Анна не улыбнулась. Она быстро засунула в рот вилку с горкой риса, разок кивнула головой, как клюющая птичка. Я посмотрела на ее толстые упругие щеки… Мой первый вечер в этом городе.

«Я всегда говорю, что все мы иммигранты. Я тоже иммигрантка. Все иммигранты. Наши прародители откуда-то сюда приехали».

Я принялась за еду. Я могла гордиться собой, сырое мясо оказалось вкусным, а Анна, изо рта которой в ходе монолога высыпались на тарелку зернышки риса, не портила моего аппетита. Я всегда считала себя политически корректным едоком.

Анна продолжала: «Коренных жителей нет. Их не существует».

Ее победный тон показался мне странным. Я никак не могла понять, почему именно мне она торжественно сообщает эту весть. «Может быть, и не существует, да, — отозвалась я. — Трудно провести границы».

«Коренных жителей не существует!»

«Просто кто-то всегда кого-то опережает. И устраивает там дела по-своему, но когда новоприбывшие все перемешивают, это так травмирует, по меньшей мере».

Анна вытянула губы трубочкой. А я сама себе удивилась: с чего это я принялась объяснять, можно было просто кивнуть. Но добавила: «Если кто-то раньше тебя сел на скамейку в парке, то это все-таки больше его скамейка, чем твоя, — разве ты не так к нему отнесешься? Даже если ты уверена, что задумала использовать скамейку более интересным образом».

Анна начала постукивать вилкой по столу: «Человек может жить там, где хочет. Может».

«Конечно. Совершенно согласна».

Анна еще пару раз постучала вилкой по столу, затем яростно воткнула ее в еду. Я спросила: «Рокко тоже поедет в Америку?»

«Ахх». Видимо, во рту у Анны оказалось что-то совершенно несъедобное, во всяком случае она тут же исторгла изо рта странный перепончатый кусок. «Пффф. Мой Рокко, конечно, он тоже поедет. Рокко. О да. В его жизни теперь две великие цели».

«Да?»

«Первая — дожить до сорока, и вторая — выучить язык эльфов».

«Что за… Сколько же ему лет?»

«Рокко у меня тридцатисемилетний. У него слизь в легких, это не просто так… Когда ему было двадцать пять, дело было настолько серьезно, думали, что до тридцати он не дотянет, понимаешь. А потом болезнь стала отступать, и сейчас даже совсем… в общем под контролем, в этом смысле».

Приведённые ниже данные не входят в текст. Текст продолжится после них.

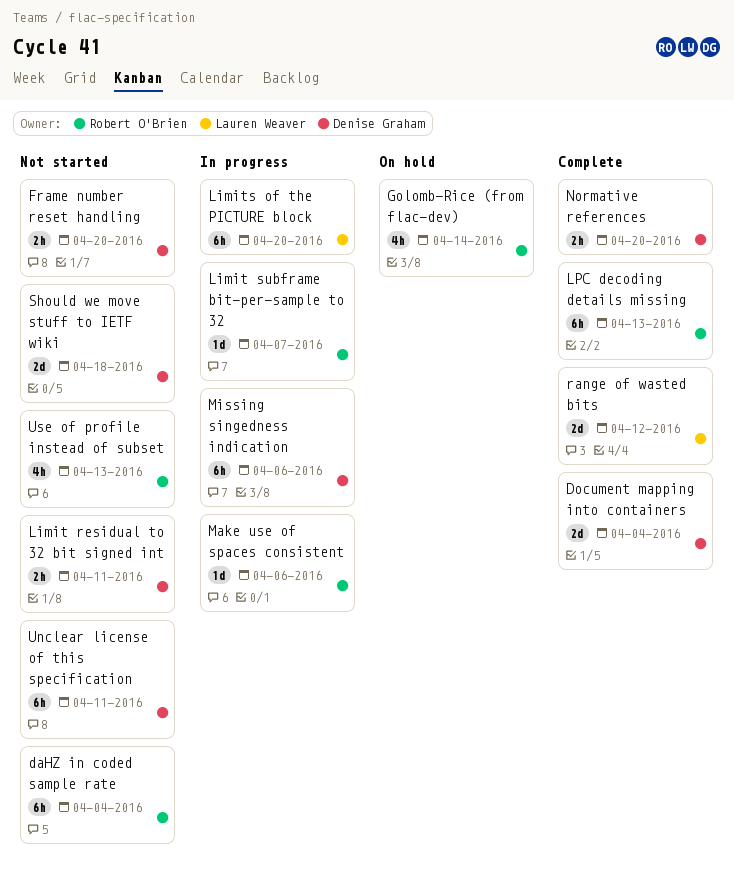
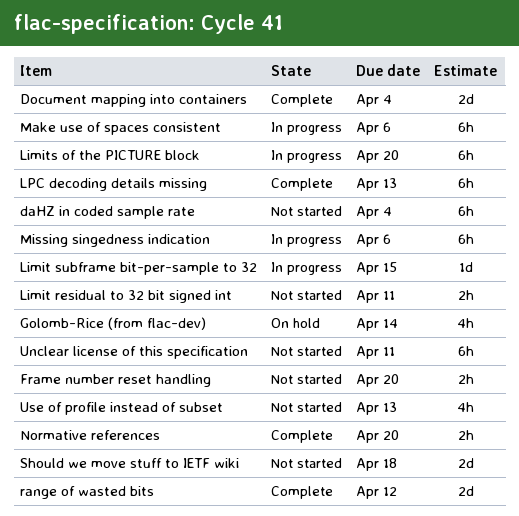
Limit subframe bit-per-sample to 32, due: Apr 7 -> Apr 15
Make use of spaces consistent, estimate: 1d -> 6h

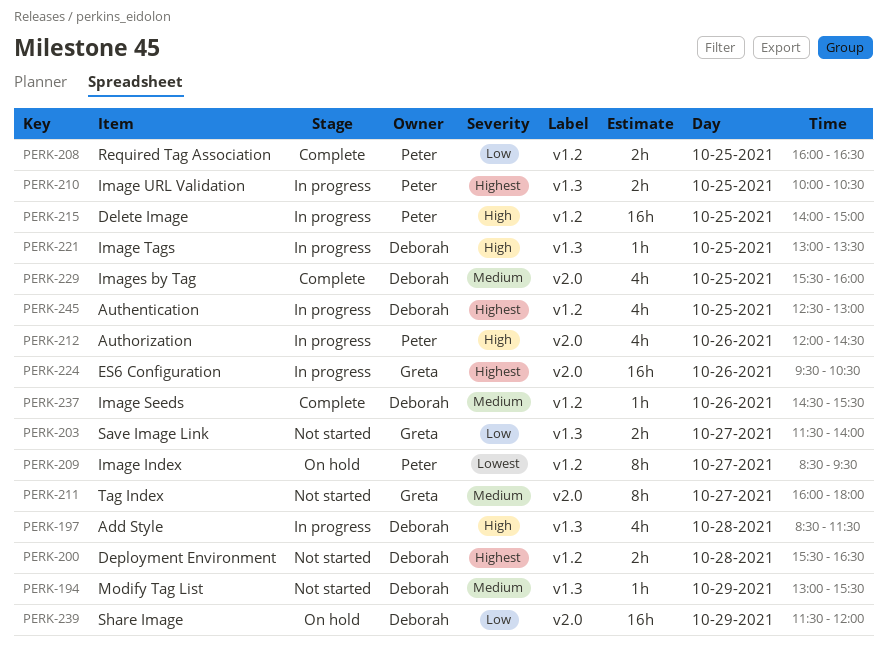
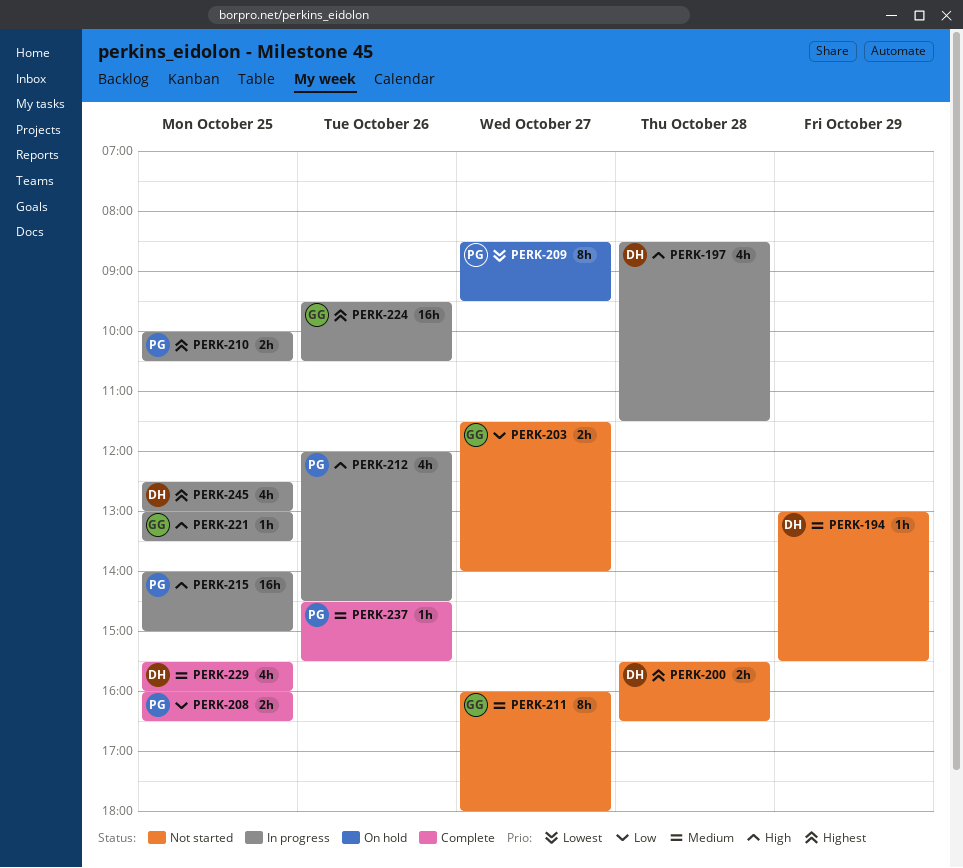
PERK-221, owner: Deborah -> Greta
PERK-237, owner: Deborah -> Peter
PERK-239: present -> none

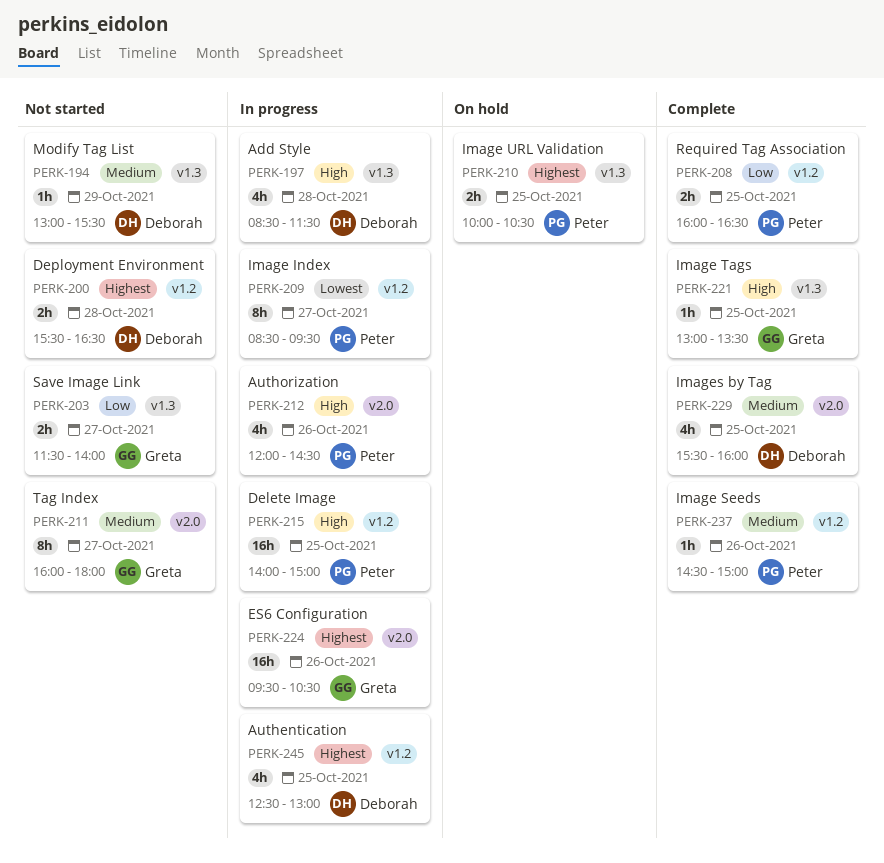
PERK-209, status: On hold -> In progress
PERK-210, status: In progress -> On hold
PERK-221, status: In progress -> Complete
PERK-237, ends: 15:30 -> 15:00

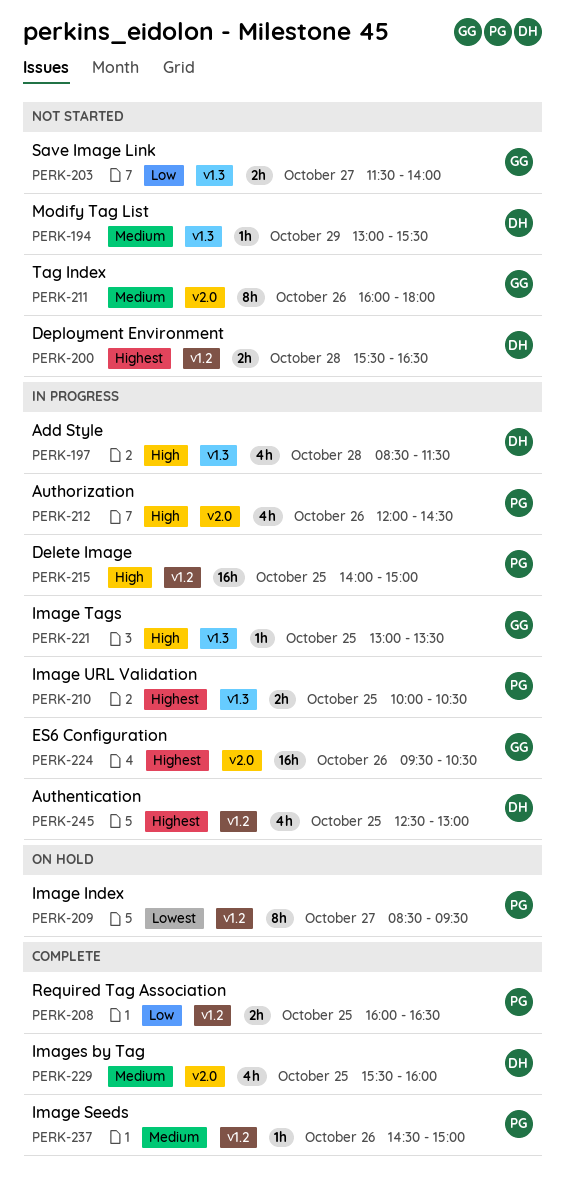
PERK-209, status: In progress -> On hold
PERK-210, status: On hold -> In progress
PERK-211, day: Oct 27 -> Oct 26
PERK-221, status: Complete -> In progress

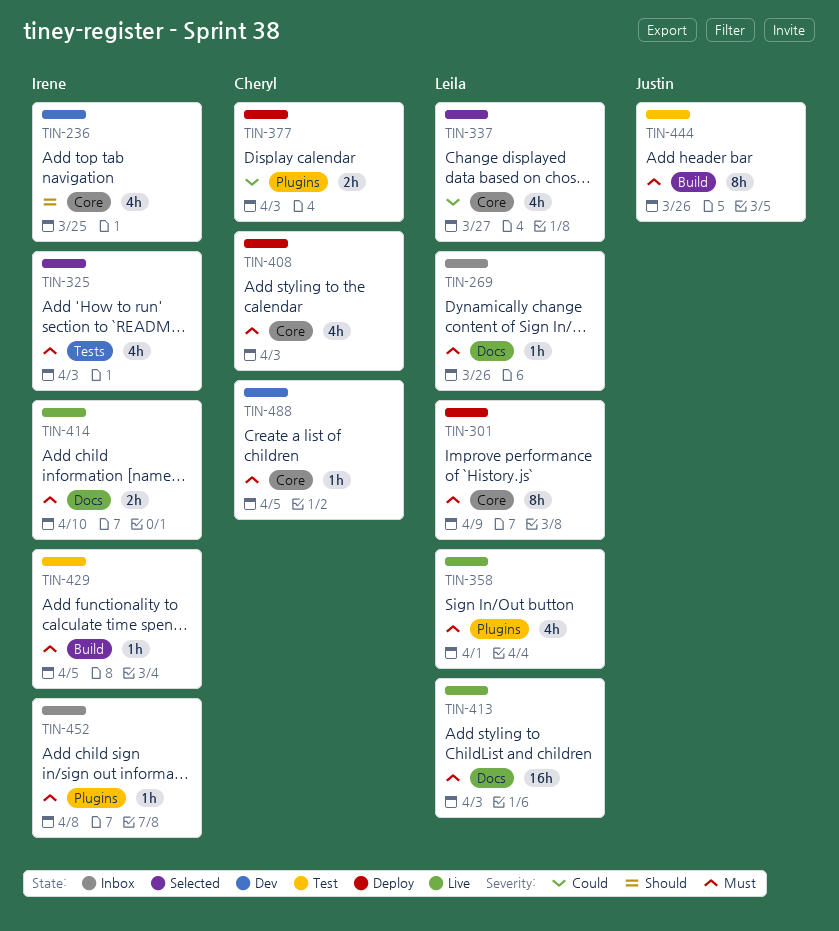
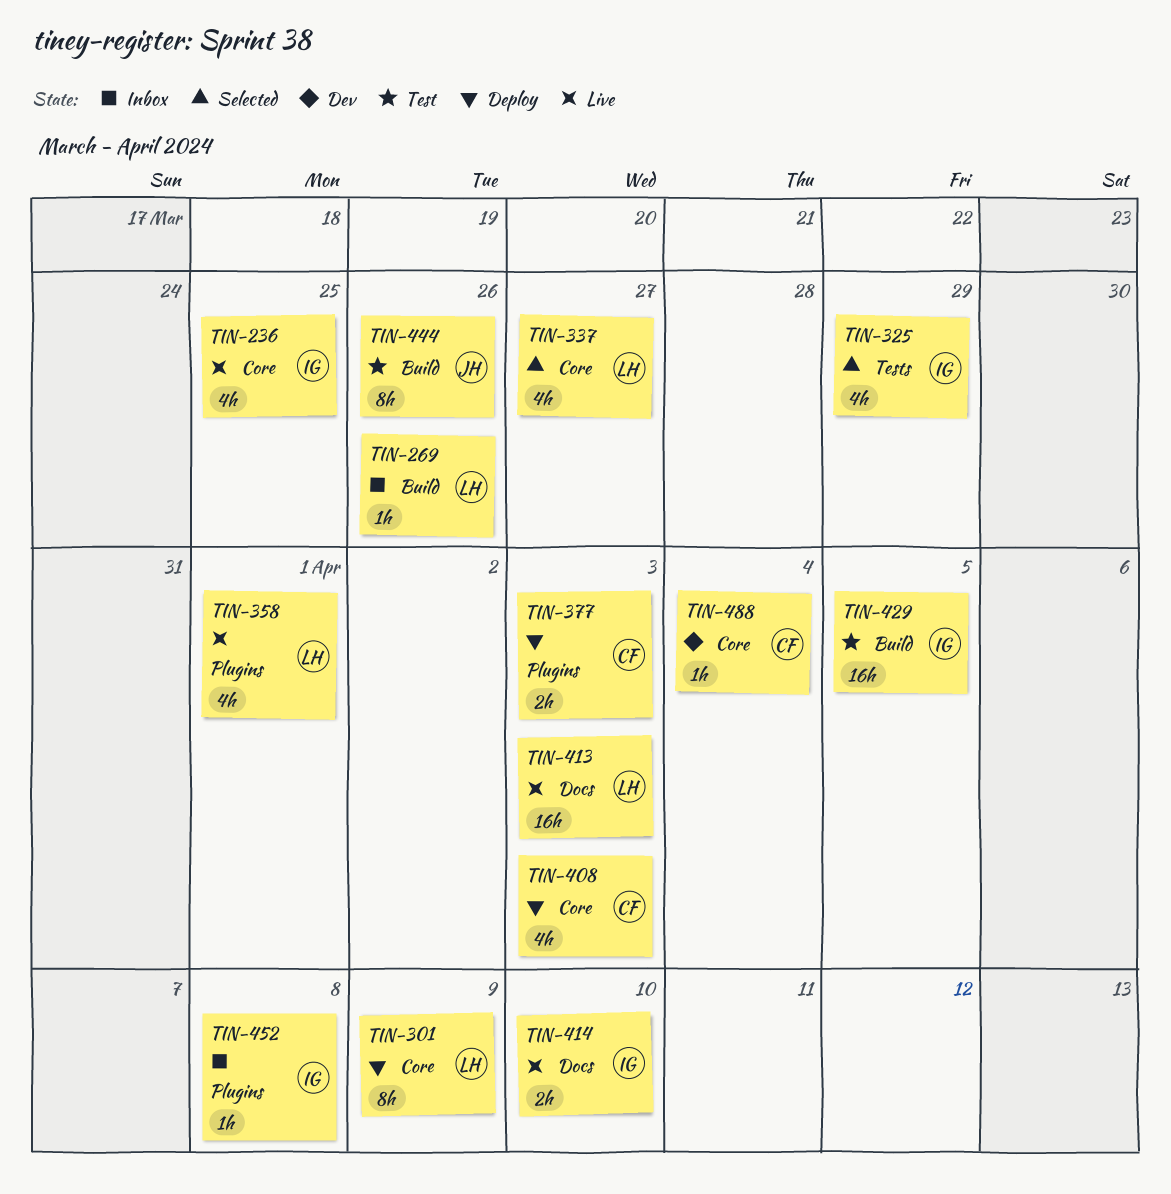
TIN-236, status: Dev -> Live
TIN-269, label: Docs -> Build
TIN-325, due: Apr 3 -> Mar 29
TIN-429, estimate: 1h -> 16h
TIN-488, due: Apr 5 -> Apr 4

«По-моему, тоже. В смысле, что он выглядит здоровым». Мне вспомнился блуждающий взгляд Рокко.

«Ну… Не будем преувеличивать. — Анна, мило позвякивая, размешала сахар в чашке. — Кроме того, он учит язык эльфов. Он большой фанат».

«Да, я видела. У него даже футболка Бога мух. В смысле, Властелина Колец». Анна не обратила внимания на мою оговорку.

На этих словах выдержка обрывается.